• _Directions_
Transcribe exactly the line containing "Magisterské_navazující, masarykova univerzita: 140" plus every later line in the data.
**********
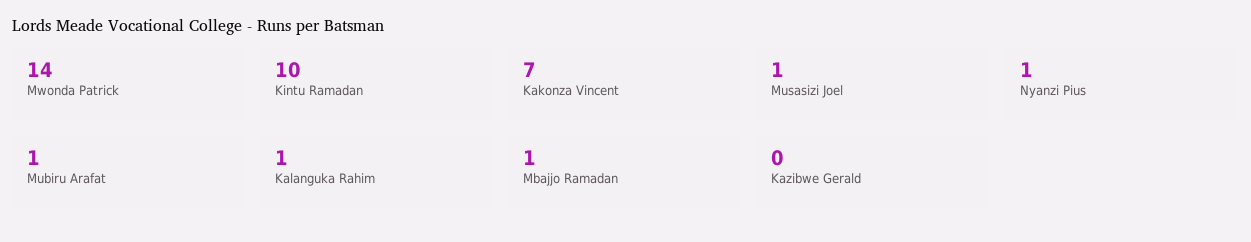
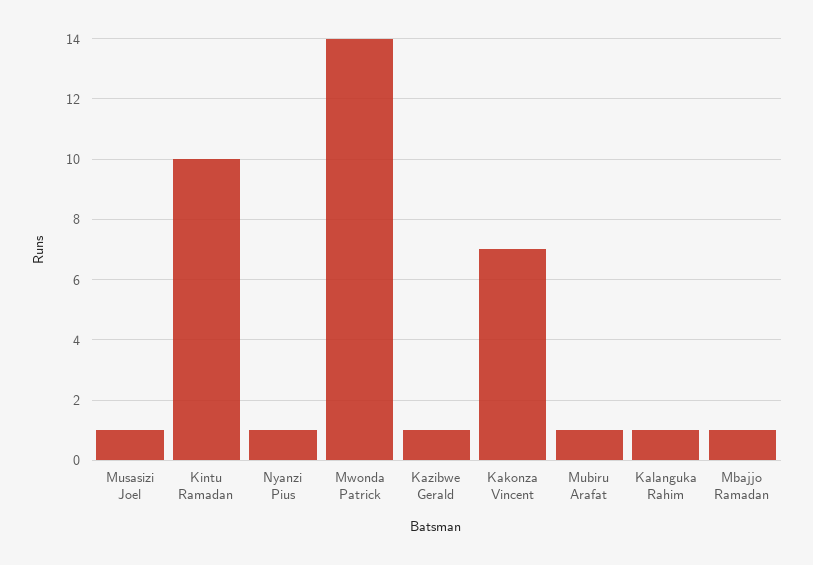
Kazibwe Gerald: 0 -> 1

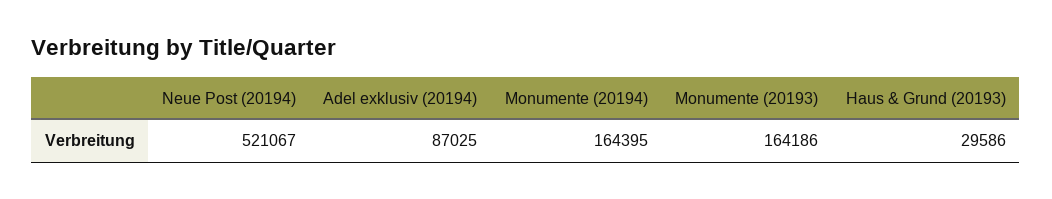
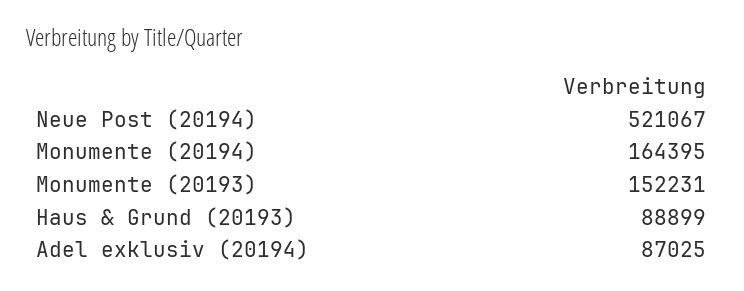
Monumente (20193): 164186 -> 152231
Haus & Grund (20193): 29586 -> 88899

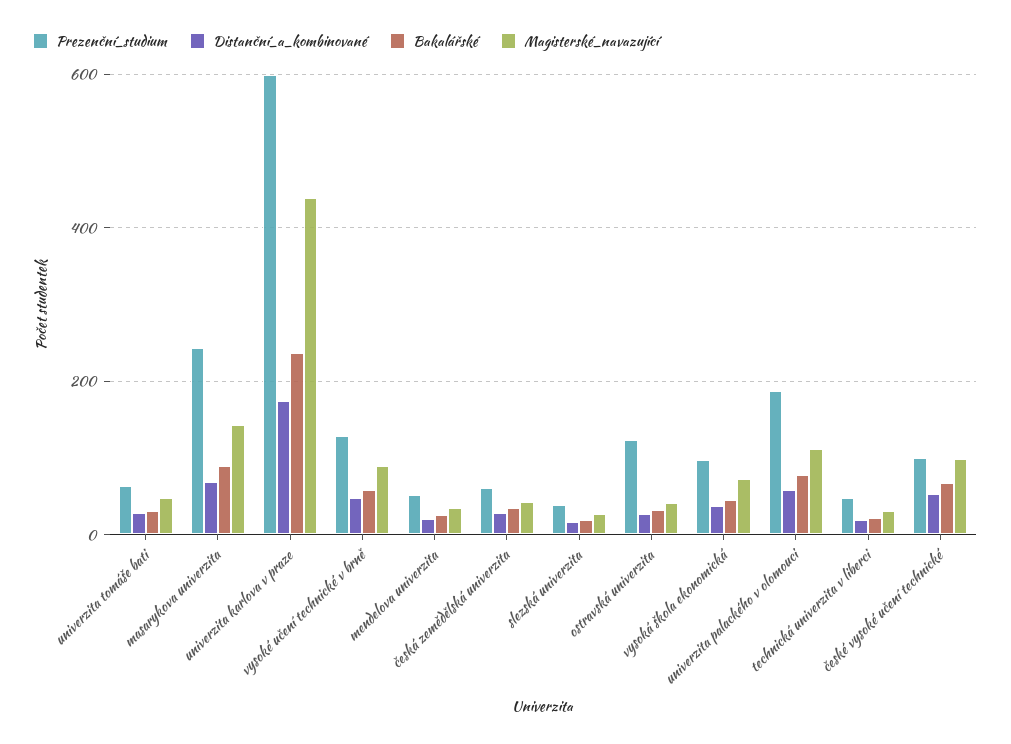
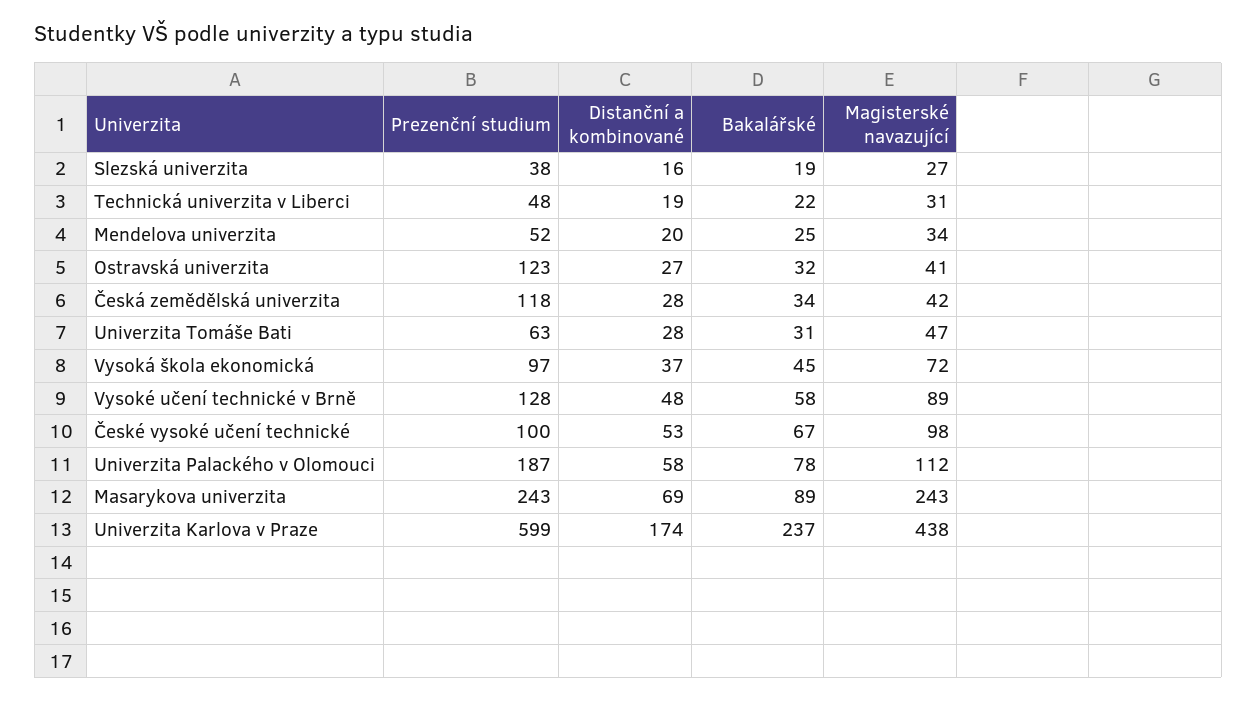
Magisterské_navazující, masarykova univerzita: 140 -> 243
Prezenční_studium, česká zemědělská univerzita: 60 -> 118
**********
• _Written response_
Magisterské_navazující, masarykova univerzita: 140 -> 243
Prezenční_studium, česká zemědělská univerzita: 60 -> 118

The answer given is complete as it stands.